E N politique, et surtout quand on occupe une fonction élevée, on est très exposé à la fois à cause de ce qu'on dit ou fait dans l'instant, et à cause de ce qu'on a pu dire ou faire autrefois. Le système est ainsi fait qu'une forme de harcèlement, pas moins odieuse que l'autre, s'exerce sur nos dirigeants.
Dans le cas de Lionel Jospin et de son passé trostkyste, le problème vient moins de ce qu'il ait pu l'être que du fait qu'il l'a démenti pour le reconnaître, en définitive, mardi devant l'Assemblée nationale. La presse, qui ne lâche jamais son os, l'a prouvé. « Le Nouvel Observateur », pourtant peu suspect d'être hostile au gouvernement, - mais un scoop est un scoop -, a révélé cette semaine, en effet, que M. Jospin a bel et bien été ce qu'il jurait n'avoir jamais été, et qu'il a même suivi des cours de trotskysme auprès d'un certain Boris Fraenkel, lui-même repenti.
Bien entendu, toute cette histoire n'a aucun rapport avec l'action actuelle de M. Jospin. Elle sert surtout à offrir, à onze mois de l'élection présidentielle, une image peu compatible avec les idées d'un certain nombre d'électeurs dont le Premier ministre sollicitera les suffrages.
S'il a été troskyste, M. Jospin ne l'est plus, ce qui signifie au moins qu'il est capable de changer, démarche qui traduit souvent une belle intelligence. Certes, on trouvera toujours des gens pour dénoncer quelque complot occulte à la faveur duquel M. Jospin fomenterait une révolution, mais déjà on sort du raisonnable.

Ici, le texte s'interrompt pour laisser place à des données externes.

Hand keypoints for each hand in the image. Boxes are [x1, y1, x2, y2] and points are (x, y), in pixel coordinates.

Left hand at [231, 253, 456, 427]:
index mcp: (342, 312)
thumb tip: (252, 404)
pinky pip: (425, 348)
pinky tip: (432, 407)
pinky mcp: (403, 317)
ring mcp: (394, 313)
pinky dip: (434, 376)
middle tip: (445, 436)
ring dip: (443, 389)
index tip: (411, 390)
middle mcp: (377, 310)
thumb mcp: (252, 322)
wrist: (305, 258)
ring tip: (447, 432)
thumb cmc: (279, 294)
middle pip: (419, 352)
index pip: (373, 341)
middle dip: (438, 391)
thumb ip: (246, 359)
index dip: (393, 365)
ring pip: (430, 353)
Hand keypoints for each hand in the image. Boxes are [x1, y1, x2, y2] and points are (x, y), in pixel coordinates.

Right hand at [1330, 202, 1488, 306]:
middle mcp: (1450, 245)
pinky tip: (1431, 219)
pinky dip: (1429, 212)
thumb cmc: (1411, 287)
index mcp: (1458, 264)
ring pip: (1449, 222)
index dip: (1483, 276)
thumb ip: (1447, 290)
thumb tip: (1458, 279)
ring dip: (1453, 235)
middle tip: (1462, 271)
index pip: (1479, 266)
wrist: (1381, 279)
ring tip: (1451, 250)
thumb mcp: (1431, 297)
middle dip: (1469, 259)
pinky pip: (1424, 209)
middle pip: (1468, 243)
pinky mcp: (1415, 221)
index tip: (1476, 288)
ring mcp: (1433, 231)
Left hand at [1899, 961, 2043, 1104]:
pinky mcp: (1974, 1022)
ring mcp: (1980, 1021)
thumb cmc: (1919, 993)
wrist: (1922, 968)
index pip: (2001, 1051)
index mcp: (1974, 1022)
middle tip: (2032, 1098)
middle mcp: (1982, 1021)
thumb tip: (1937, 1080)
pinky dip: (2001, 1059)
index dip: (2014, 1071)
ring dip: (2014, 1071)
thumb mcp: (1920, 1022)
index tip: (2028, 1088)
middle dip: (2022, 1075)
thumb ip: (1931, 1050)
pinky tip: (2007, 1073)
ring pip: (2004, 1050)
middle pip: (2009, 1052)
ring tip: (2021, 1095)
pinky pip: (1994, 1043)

On peut aussi citer bon nombre de dirigeants ou anciens dirigeants qui ont appartenu à l'extrême droite ou à l'extrême gauche pour rejoindre plus tard les rangs des modérés ; ou d'anciens soixante-huitards qui se sont coulés dans le moule classique des partis traditionnels, puis des cabinets ministériels ou des ministères. Bref, ce qui compte, c'est ce que M. Jospin pense aujourd'hui quand il exerce le pouvoir et non ce qu'il pensait quand il ne l'exerçait pas, et dont tout le monde, à vrai dire, se moque.
En cherchant bien, on se souviendra que Jacques Chirac lui-même a signé l'appel de Stockholm, ou qu'Alain Madelin, avant de devenir le champion du libéralisme économique, appartenait au mouvement Occident. On ne fera un procès ni à l'un ni à l'autre au sujet de « péchés » de jeunesse largement périmés ; il n'y a donc pas de raison d'en faire à M. Jospin dont il est préférable d'évaluer les idées et l'action d'aujourd'hui. Il y aurait beaucoup à dire par exemple sur la déclaration qu'il a prononcée un jour à l'Assemblée et dans laquelle il se disait « fier d'avoir des communistes » dans son gouvernement. On ne le rappelle pas ici pour que la honte, chez lui, se substitue à la fierté, mais pour en rire : le plus drôle est que cet ancien trotskyste est menacé par la composante communiste de sa coalition gouvernementale et que si Robert Hue complique la tâche de M. Jospin, c'est principalement parce qu'il craint la concurrence sérieuse que lui font les trotskystes.
De sorte qu'on devine une ébauche de solution à la crise de la gauche plurielle : au lieu de brandir des menaces à tout bout de champ, M. Hue devrait demander au Premier ministre d'intervenir auprès d'Arlette Laguiller pour qu'elle le laisse en paix. M. Jospin n'a sûrement pas oublié les cours que lui a prodigués M. Fraenkel ; il doit donc savoir comment il faut s'adresser à un troskyste et le convaincre. Il peut même dire à Mme Laguiller que lui aussi est passé par là, mais que lui, contrairement à elle, ne s'est pas entêté dans des convictions qui l'auraient marginalisé et ne l'auraient pas conduit, en tout cas, à l'Hôtel-Matignon.
Bref, M. Jospin est parfaitement qualifié pour persuader Mme Laguiller qu'il y a une vie avant la révolution et pour lui parler au nom du passé.